Continue the discussion thread below about what structure suits a democratic decision-making app, picking up right after its last comment.

## Passage for review:
──────
I'd like to work on something like these, and I didn't know about them--thanks for sharing.
But I don't think the web has the right structure for an app like this. (Decidim seems to be a web app. It's hard to find information about this "Open Insight" thing they're talking about, presumably it is too?)
If you're using the web, somebody controls the server and the others have to trust that person to not abuse their role. It's not exactly primed for democracy.
Blockchains aren't quite right either. You solve the untrustworthy admin problem but you've got this really strong notion of THE official record, which only some people are going to have the ability to update, and that will be used by the powerful at the expense of the weak.
Whatever the right structure is, I think it's partition tolerant. Any party needs to be able to disconnect themselves from any other party such that:
- everything not reliant on that trust edge still works (the web would struggle with this)
- the untrusted party has no ability to censor the revoker, even if they're well trusted by the others (blockchains will struggle with this)
I've been tossing around ideas for what the ideal protocol would look like. SSB is the closest thing I can think of to compare it to, but nothing about it feels very solid yet.
Have you heard of Veilid? It’s sort of envisioned as a framework for building encrypted distributed/federated apps. It’s early days and in active development, but the idea and goals of it remind me of the issues you raised.
Veilid, yes, willow, no. Thanks for pointing that out, I'll read up on it
I'm starting with something that's familiar but not structurally aligned with what I want to do (git+ssh). I intend to make the "backend" pluggable so I can use the same app to evaluate different distributed frameworks (Veilid, IPFS/Ceramic, IPFS/OrbitDB, Holepunch, IPv8, ...)
Otherwise I'll just spend my life tinkering with distributed frameworks and never end up with a distributed app.
You're welcome and I'm glad you appreciated.
Also, thank you for your insights.
About "Open Insight", I think it's not so open at the moment, since I couldn't find any kind of code repository. Maybe it is at an early design phase.
Decidim.org is made with Ruby on Rails (good for fast prototyping, but a questionable choice for a critical system, IMHO).
IMHO the advancements in technology related with industries in which the end product is digital (movies, animation, texts, programs, etc.,) instead of fundamental spatial services like automation of food productions, cleaning, garbage collection, house building, etc., is a direct consequence of physical space being a luxury around the world, with housing and renting prices skyrocketing.
──────
## Extracted records:
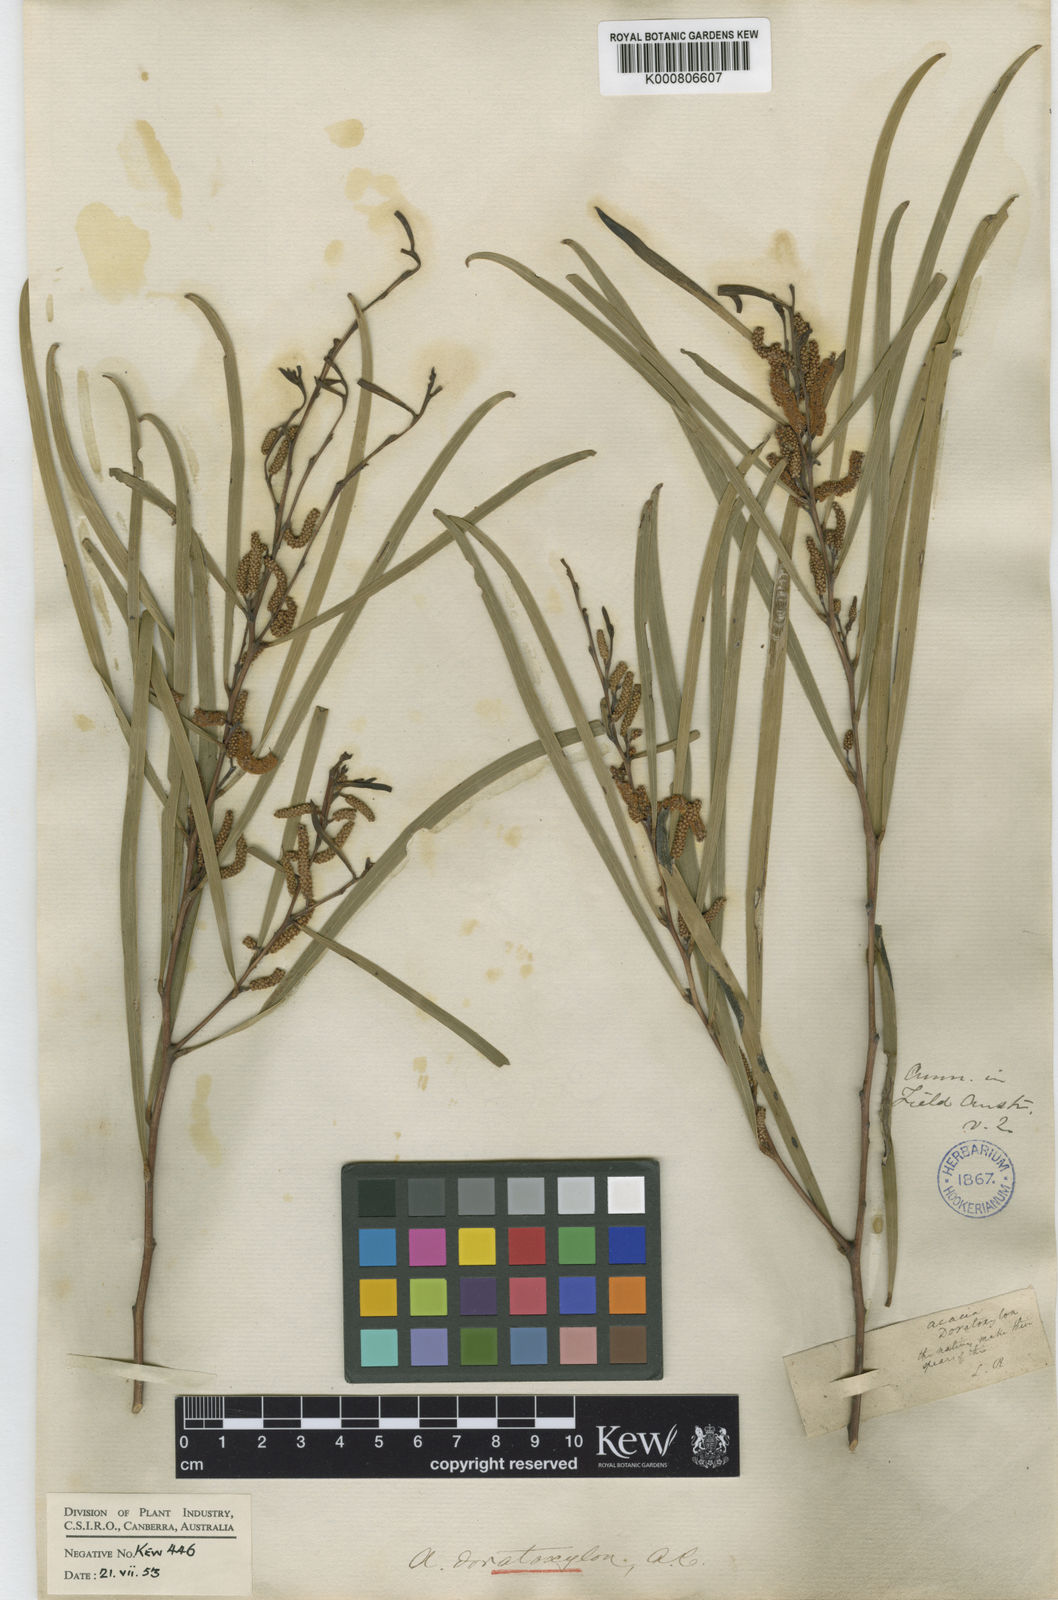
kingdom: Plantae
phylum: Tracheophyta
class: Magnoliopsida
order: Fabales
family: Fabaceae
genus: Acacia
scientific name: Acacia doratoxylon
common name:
──────
## Written answer:
The Garage Culture is a privilege of few.
Most working-class people are accepting to live into small boxes without space for even a table destined to drawing, reading and studying. Instead, they soon will use virtual desktops inside cheap Chinese Apple Vision Pros clones. Life will get harder and unhealthier.
While designers and some scientists know the importance of physical areas for developing certain activities, most people don't and are subjecting themselves and their children to sad living conditions.
To be clear, there is plenty of space for humans on earth right now. I'm not talking about in uninhabitable places, I mean in amazing fertile locations. Real world space is a luxury because of bad regulation in places with good governments and other places having bad governments
(you didn't imply otherwise, but I know there's a common misconception that space is running out and the world is overcrowded. It's largely not true)
Is SF expected to have its people without homes moved somewhere else as a solution to this social problem? What a bizarre notion, unless I misunderstand you.
Even outside of regulations, the biggest issue is access to (well paying) jobs. There may be land available to build affordable estates in tons of areas, but there are no jobs to work there to pay for it.
I don't know about the rest of the world but most Americans live in significantly larger housing than previous generations did (that's part of why it's so expensive). SROs are basically illegal now, and "starter houses" that used to be 800 sq feet three times that size now.